Assistant professors Ji Hoon Heo and John Baker worked with Anderson and her fellow students—Marlee Crawford, a senior from Oxford; Lana Ferguson, a senior from Mechanicsville, Virginia; and Abbie McIntosh, a junior from Cypress, Texas. Their project, "After the Storm," which features video, pictures, text, interactive maps and more, finished in the top 20 in Hearst Journalism Awards Multimedia Team Reporting competition.
"Knowing Hearst is one of the biggest awards you can win for journalism college-wise—I knew that we could do it, I knew that we were able to. We put in the hard work for it," Anderson told the Jackson Free Press. "But when I realized we were in the top 20, I was like, 'Wow, so people really thought that we did well.'"
Anderson grew up in Coffeeville, Miss., and moved to Ridgeland around the age of 15. She graduated from Ridgeland High School in 2013, and then went to the University of Mississippi, where she graduated in May 2018 with a bachelor's degree in journalism.
She did not plan to go on the trip to Texas originally, but she joined a few days before the group left after another person was unable to go.
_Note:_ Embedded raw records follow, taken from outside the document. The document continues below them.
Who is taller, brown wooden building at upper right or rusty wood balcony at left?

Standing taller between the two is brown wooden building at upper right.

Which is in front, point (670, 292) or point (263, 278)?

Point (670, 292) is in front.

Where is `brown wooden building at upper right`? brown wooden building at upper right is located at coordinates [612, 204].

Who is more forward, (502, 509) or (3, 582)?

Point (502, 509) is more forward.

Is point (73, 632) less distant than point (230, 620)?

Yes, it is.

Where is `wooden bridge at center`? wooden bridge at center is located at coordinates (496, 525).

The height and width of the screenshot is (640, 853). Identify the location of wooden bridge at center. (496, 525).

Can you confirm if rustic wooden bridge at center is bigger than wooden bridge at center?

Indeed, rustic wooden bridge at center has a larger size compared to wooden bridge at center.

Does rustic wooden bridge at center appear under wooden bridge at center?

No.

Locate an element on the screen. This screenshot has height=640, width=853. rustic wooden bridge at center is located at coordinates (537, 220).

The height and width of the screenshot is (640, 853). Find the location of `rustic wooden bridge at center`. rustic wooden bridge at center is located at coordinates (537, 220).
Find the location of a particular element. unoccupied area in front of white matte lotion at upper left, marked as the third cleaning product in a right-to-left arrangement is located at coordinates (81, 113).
They chose to visit Orange County because a lot of the news coverage following the hurricane focused on the Houston area, Anderson said.
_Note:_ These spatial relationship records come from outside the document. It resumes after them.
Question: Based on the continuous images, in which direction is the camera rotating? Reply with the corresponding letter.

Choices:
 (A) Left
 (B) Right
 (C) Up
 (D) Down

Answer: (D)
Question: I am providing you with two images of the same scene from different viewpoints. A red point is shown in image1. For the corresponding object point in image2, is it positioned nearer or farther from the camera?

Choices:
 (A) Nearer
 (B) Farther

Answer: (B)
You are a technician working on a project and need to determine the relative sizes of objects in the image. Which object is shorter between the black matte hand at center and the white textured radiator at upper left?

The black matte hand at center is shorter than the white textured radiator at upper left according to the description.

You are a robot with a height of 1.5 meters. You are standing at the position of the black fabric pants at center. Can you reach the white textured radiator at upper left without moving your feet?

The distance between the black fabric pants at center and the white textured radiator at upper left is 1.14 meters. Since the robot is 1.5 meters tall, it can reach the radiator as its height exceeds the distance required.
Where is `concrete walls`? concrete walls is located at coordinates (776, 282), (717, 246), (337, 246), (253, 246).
"For me, I felt like I was finally doing something with my journalism career," she said. "I did stories in Mississippi and around Oxford, but I had never done anything like that. I felt like, 'Wow, I'm really out here helping somebody with the gift that I have.' It was really a good experience for me." While they were in Texas, Anderson said they were up at 5 a.m. every day and did not stop working until sundown so they could get everything they needed for their website. They were there, side by side with members of Oxford's First Baptist Church, so they could gain insight into what life was like as people recovered from the hurricane.
"We weren't afraid to get down and dirty with them," she said. "We weren't really there to help out and fix the houses, but we were willing to do that because we wanted to understand what they were really going through. ... We were there to understand how this craziness has affected them."
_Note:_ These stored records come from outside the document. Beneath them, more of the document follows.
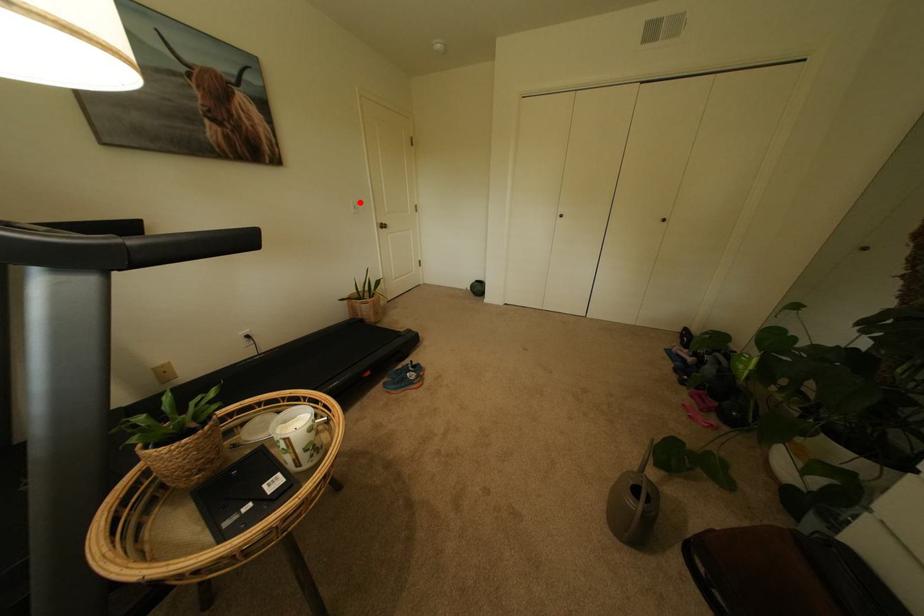
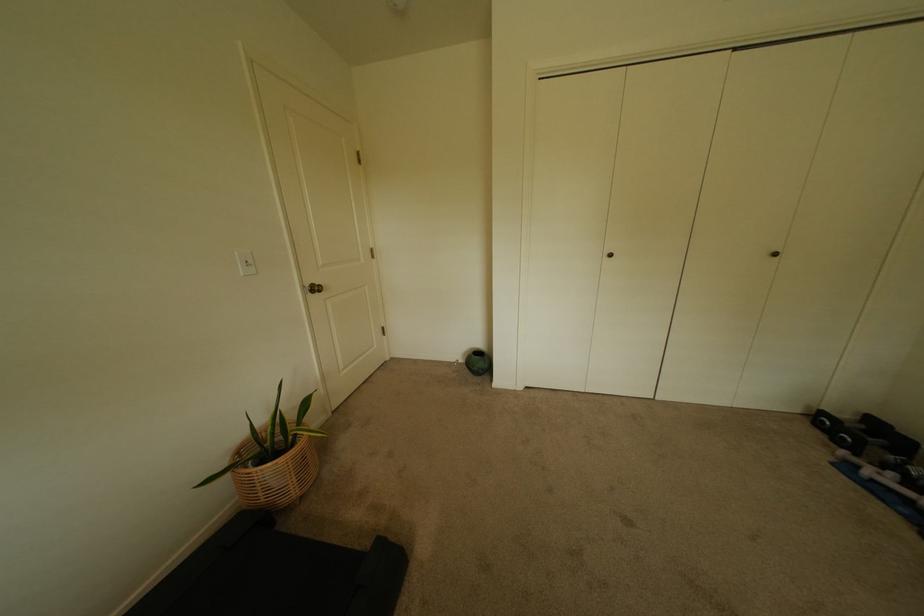
Question: I am providing you with two images of the same scene from different viewpoints. Image1 has a red point marked. In image2, the corresponding 3D location appears at what relative position? Reply with the corresponding letter.

Choices:
 (A) Closer
 (B) Farther

Answer: (B)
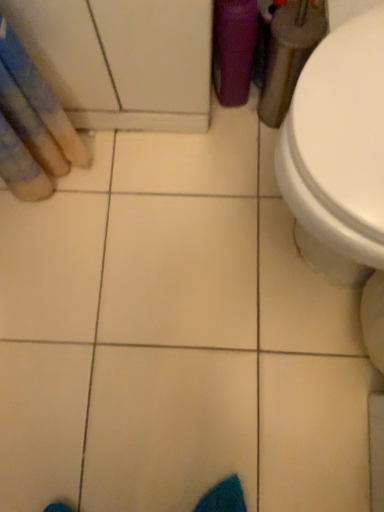
The image size is (384, 512). Find the location of `white glossy toilet at right`. white glossy toilet at right is located at coordinates (338, 152).

The height and width of the screenshot is (512, 384). Describe the element at coordinates (338, 152) in the screenshot. I see `white glossy toilet at right` at that location.

At what (x,y) coordinates should I click in order to perform the action: click on white glossy toilet at right. Please return your answer as a coordinate pair (x, y). This screenshot has height=512, width=384. Looking at the image, I should click on (338, 152).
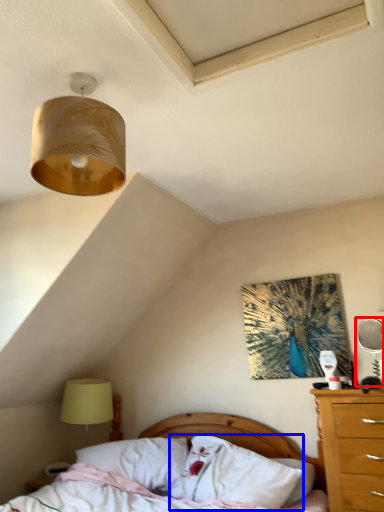
Question: Which object appears closest to the camera in this image, mechanical fan (highlighted by a red box) or pillow (highlighted by a blue box)?

Choices:
 (A) mechanical fan
 (B) pillow

Answer: (B)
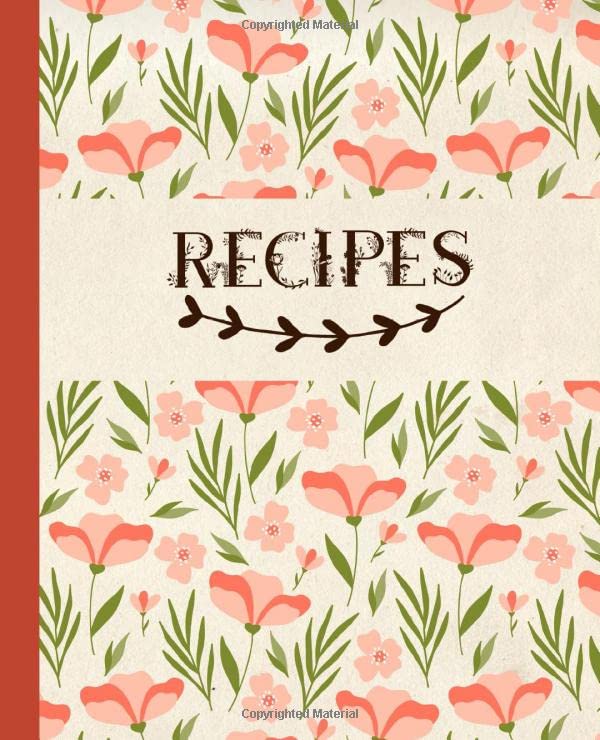
Find the location of a particular element. This screenshot has width=600, height=740. decorative border is located at coordinates (305, 337).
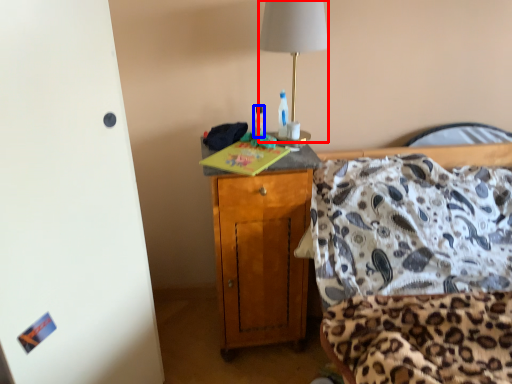
Question: Among these objects, which one is farthest to the camera, lamp (highlighted by a red box) or bottle (highlighted by a blue box)?

Choices:
 (A) lamp
 (B) bottle

Answer: (B)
The trip taught Anderson a lot about journalism, but it also taught her life lessons, she said.
"Seeing people go through what they go through to get where they are now makes me appreciate the things I have," she said. "When I was down there, I saw people's lives literally on the side of the road. Their beds, their clothes, their dressers, their TVs. Everything was in a pile in front of the house, and you walk into the house, and there's nothing there.
"I looked at it like, 'Wow, I'm blessed to have the things that I have.' They have nothing, and they're still happy and positive."